Simplicity is a real thing that we regularly ignore. I talk with clients all the time who have trouble simplifying. I am not talking about major changes like leaving a career and moving to foreign country and giving up all the comforts of home. I am talking about not trying so hard to do so much that we do almost nothing. Some examples from therapy world. (I wonder if I should copyright that and create a role playing game that takes place in “Therapy World” or maybe Disney will buy the idea for a new theme park…) Losing weight, instead of a setting yourself a goal of 75,000 steps per day and only 100 calories, which you cannot possible achieve and therefore beat yourself up over the failure; set a goal of ONE less piece of bread or cake or candy and/or park three spots further away from where you would usually park. Then CELEBRATE the simple win, because you DID IT! Will you suddenly be at your perfect weight and level of physical health? NO! Will you be closer or at least not further away? YES! Celebrate that simple win. Then celebrate it again and again until it becomes a norm and you raise the stakes.

Weight not your issue? Ok it works the same with most everything else. Maybe you have trouble with obsessive thoughts followed by compulsive actions. Simplify your life around the area you want to change.
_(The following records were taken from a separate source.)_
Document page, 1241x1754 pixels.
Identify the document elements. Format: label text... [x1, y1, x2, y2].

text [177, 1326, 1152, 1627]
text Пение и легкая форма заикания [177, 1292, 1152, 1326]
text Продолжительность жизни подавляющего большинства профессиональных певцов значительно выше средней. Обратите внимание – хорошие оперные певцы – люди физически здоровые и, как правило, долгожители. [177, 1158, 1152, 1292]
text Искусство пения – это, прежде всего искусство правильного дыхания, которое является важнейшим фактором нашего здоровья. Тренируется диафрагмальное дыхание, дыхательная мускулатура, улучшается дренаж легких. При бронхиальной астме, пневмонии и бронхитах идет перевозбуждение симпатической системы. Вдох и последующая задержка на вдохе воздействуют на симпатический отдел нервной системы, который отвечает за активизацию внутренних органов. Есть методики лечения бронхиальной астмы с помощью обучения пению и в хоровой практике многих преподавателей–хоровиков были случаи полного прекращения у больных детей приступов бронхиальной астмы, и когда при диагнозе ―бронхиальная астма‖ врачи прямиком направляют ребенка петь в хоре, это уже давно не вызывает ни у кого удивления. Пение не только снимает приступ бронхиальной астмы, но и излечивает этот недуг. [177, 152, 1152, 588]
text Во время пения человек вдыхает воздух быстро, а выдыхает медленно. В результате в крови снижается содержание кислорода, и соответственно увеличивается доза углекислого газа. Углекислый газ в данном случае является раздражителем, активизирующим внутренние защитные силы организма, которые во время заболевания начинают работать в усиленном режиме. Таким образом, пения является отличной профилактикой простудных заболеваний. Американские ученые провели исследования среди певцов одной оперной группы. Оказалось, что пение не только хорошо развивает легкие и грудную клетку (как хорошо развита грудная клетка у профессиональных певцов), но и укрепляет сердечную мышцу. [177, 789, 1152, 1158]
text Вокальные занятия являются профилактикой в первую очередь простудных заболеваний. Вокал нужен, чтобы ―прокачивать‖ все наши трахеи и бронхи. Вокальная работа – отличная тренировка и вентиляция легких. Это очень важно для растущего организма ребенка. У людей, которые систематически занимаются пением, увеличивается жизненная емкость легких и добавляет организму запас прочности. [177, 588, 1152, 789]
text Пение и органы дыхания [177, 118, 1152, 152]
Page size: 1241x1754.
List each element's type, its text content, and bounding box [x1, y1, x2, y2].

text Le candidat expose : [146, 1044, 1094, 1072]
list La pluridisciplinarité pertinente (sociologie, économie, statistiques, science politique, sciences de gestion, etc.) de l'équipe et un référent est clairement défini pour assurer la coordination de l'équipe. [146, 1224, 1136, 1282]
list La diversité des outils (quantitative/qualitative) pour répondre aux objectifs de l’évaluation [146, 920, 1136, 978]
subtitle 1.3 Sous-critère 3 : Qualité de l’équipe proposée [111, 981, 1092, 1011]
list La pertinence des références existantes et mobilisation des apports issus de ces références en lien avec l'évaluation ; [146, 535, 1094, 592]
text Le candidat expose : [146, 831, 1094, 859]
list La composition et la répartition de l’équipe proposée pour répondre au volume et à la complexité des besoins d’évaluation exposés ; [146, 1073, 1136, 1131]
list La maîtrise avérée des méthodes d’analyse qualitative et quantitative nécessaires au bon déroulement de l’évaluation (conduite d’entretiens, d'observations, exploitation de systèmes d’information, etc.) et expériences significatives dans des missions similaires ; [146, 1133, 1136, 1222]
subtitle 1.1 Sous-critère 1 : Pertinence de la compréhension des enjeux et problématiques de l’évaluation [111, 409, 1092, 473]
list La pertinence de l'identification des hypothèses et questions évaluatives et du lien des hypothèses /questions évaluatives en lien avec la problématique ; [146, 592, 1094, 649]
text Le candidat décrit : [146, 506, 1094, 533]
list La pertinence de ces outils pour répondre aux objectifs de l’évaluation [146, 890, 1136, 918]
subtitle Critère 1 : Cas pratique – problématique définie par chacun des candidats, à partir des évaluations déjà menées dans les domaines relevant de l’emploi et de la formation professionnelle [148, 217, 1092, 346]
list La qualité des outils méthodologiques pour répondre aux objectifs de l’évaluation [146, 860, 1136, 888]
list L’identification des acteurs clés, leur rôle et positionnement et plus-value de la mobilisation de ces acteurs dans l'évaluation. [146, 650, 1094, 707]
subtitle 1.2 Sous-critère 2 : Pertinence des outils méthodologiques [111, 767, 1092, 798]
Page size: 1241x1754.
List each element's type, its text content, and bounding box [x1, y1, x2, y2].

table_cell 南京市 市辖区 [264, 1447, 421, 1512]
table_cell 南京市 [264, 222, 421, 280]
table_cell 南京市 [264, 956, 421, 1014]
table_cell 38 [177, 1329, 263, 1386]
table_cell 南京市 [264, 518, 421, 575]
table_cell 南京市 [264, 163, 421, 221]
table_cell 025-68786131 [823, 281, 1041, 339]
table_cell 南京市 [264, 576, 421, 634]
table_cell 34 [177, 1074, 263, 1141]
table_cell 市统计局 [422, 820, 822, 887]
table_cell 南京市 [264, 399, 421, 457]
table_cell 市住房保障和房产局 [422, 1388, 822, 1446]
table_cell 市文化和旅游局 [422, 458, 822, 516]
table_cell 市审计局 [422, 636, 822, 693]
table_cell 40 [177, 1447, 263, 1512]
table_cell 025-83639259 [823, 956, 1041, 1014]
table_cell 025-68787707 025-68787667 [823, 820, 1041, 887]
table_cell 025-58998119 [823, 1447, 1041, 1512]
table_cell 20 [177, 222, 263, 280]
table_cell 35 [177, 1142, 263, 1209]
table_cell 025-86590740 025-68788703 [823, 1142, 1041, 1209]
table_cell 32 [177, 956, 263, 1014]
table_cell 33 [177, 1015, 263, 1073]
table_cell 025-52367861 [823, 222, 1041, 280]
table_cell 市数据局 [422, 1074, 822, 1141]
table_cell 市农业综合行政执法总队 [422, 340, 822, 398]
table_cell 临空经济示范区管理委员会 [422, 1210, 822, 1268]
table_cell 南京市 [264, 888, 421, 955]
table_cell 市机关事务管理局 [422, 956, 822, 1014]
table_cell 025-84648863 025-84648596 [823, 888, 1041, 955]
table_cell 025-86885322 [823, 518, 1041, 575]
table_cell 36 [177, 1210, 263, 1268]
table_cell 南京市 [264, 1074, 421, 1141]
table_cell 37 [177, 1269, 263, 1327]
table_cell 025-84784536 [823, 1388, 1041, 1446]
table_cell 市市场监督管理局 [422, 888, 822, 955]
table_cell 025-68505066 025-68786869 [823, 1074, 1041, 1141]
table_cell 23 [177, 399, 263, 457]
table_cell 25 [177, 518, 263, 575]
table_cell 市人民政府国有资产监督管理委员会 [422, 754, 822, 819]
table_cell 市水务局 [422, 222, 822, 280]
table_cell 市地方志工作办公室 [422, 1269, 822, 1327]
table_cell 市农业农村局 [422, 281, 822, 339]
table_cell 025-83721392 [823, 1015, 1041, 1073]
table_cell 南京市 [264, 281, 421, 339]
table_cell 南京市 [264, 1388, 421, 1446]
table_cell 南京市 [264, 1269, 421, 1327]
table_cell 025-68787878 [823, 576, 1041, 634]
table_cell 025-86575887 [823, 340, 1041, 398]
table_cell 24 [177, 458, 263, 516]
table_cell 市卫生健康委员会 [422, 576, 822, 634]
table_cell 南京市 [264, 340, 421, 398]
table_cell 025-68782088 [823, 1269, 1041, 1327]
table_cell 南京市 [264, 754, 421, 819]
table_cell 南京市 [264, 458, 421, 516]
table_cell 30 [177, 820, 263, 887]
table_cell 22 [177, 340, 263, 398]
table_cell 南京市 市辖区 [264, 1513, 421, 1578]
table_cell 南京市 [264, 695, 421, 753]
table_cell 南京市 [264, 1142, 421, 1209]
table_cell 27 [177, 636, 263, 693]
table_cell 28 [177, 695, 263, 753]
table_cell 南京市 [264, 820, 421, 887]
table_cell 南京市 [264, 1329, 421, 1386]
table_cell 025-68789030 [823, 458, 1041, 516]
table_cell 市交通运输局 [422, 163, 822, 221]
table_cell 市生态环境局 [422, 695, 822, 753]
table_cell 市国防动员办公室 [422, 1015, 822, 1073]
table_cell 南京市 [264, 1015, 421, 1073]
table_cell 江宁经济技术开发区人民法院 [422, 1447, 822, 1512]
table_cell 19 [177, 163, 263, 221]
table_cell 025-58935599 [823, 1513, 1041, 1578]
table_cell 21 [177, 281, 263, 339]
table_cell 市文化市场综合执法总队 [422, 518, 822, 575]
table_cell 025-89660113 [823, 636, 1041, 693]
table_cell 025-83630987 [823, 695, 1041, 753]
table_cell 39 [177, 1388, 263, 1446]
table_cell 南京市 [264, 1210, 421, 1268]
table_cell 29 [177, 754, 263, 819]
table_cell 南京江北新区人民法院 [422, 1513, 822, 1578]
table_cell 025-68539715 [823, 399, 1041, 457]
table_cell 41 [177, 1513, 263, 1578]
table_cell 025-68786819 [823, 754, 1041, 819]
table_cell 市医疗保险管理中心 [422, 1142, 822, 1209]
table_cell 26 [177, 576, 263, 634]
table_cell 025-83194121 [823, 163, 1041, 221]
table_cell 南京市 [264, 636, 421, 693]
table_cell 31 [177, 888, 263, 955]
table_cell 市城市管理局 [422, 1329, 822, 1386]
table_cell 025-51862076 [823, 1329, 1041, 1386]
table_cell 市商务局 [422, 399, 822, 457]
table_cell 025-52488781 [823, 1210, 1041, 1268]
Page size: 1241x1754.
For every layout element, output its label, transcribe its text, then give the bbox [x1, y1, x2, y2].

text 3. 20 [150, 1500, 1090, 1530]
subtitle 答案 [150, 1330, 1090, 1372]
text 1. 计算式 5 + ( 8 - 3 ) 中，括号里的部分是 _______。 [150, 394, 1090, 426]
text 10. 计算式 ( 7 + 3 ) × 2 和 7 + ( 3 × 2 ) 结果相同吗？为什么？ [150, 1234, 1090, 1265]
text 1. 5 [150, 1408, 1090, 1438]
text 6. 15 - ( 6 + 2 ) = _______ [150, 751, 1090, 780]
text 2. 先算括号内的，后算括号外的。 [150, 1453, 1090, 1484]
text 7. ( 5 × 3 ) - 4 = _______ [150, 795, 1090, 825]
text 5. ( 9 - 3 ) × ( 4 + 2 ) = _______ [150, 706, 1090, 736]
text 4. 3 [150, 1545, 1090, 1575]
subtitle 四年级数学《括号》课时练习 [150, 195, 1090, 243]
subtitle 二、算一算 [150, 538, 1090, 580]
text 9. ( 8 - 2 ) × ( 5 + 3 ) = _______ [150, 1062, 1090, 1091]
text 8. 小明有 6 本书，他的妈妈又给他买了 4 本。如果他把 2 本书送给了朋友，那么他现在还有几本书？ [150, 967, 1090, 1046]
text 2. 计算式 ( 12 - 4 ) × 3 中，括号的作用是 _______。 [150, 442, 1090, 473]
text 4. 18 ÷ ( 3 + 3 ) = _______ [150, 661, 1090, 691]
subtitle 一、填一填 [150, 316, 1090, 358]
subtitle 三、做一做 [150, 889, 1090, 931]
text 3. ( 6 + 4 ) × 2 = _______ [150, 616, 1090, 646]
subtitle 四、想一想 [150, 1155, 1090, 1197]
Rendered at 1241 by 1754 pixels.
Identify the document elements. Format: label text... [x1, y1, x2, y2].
Find it nearly impossible to leave your home without repeatedly checking to see if the iron is unplugged? Ok, how many times do you need to check it? Four? Ok, instead of trying to never check it, check it three times and celebrate the win.

We all have things we want to change. It is completely normal to expect changes to happen quickly and completely. However, it is not realistic. It generally takes us many many times to create the bad habit. It will take us many, many, many times to break it. So make a SIMPLE plan. Then celebrate the simple success. You mean your simple plan did not solve the issue…did not make the change you wanted? To quote one of my favorite songs from “Caberet,” “So What?” (Only an obscure example because your son did not just STAR as the EmCee in his college production of same, which you watched four times and were amazed and unbelievably proud EVERY time.) More to the point, of course it did not make the change you wanted. If it were that easy everyone would be conformed to the societal ideal. Do the simple change. Celebrate the win. Rinse and repeat! If you forget to repeat, start over…”no big!” (From my favorite Disney cartoon that the afore mentioned son and his siblings used to watch, “Kim Possible.”)

To sum up: Keep it Simple Silly(or what ever word gets your attention)! Do not make your plan to change overly complicated. Become your better you a little bit at a time! When it does not go to plan—because it will not always go to plan—SIMPLY be gentle and forgiving to yourself. Then start again…simply! You’ve got this!